* [PAGE]

▼

Twilight of the Oligarchs (Dmitry Orlov)

Last week I published a brave prediction: “I see the political elites and their oligarch puppet-masters becoming endangered species in the United States before too long as the populace, including their own bodyguards, turns against them.” As usual, I made no attempt to specify what I mean by “before too long” because making predictions as to timing is a fool’s game. And, as usual, I got a flurry of emails expressing a wide range of rationalizations but all adding up to the same sentiment: “not any time soon.” Some people thought that the populace, consisting as it does of zombified overfed clowns addicted to Facebook and internet porn is unlikely to stage the revolution.

Others thought that the oligarchy will manage to manipulate financial markets, destroy one country after another in order to drain all remaining wealth out of the world and consume it, and by so doing manage to placate the populace with bread and circuses, well into the future. The bodyguards are unlikely to rebel, some said, because they are so well paid. Getting back to basics, it is a fairly obvious and increasingly well-recognized fact that the American empire, the empire of military bases, the Federal Reserve, the IMF and the World Bank, is on its way out. And it is a well-known fact about empires that when they fail those who held positions of power and privilege within them are quickly recycled into punching bags and pincushions. Oddly, nobody mentioned any of the mechanisms by which this transformation tends to take place, so I thought I’d mention them briefly.

First, when empires start falling apart, this is manifested in a few ways. One is loss of control over the periphery, as a shrinking pool of resources is used to shore up the center. Another is loss of control over the use of violence, as a wide variety of violent entrepreneurs enter the scene and the center is forced to play them against each other and make deals with them. And as the unraveling progresses, the violent entrepreneurs develop agendas of their own, which, inevitably, involve having the cooperation flow the other way: instead of cooperating with those formerly in charge, they demand that those formerly in charge start cooperating with them. And it is here that the scene turns bloody.

▲

* [GIVEN MATERIAL]
▼

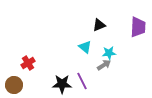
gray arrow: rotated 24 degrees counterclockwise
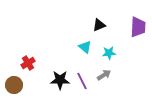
gray arrow: moved 10 px down
black star: moved 2 px left, 4 px up
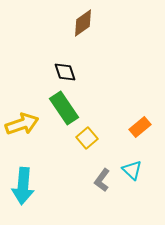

▲

Reproduce verbatim the passage of the essay on oligarchs above that lies between "Twilight of the" and "stage the revolution.", inclusive.

* [WRITTEN ANSWER]
Twilight of the Oligarchs (Dmitry Orlov)

Last week I published a brave prediction: “I see the political elites and their oligarch puppet-masters becoming endangered species in the United States before too long as the populace, including their own bodyguards, turns against them.” As usual, I made no attempt to specify what I mean by “before too long” because making predictions as to timing is a fool’s game. And, as usual, I got a flurry of emails expressing a wide range of rationalizations but all adding up to the same sentiment: “not any time soon.” Some people thought that the populace, consisting as it does of zombified overfed clowns addicted to Facebook and internet porn is unlikely to stage the revolution.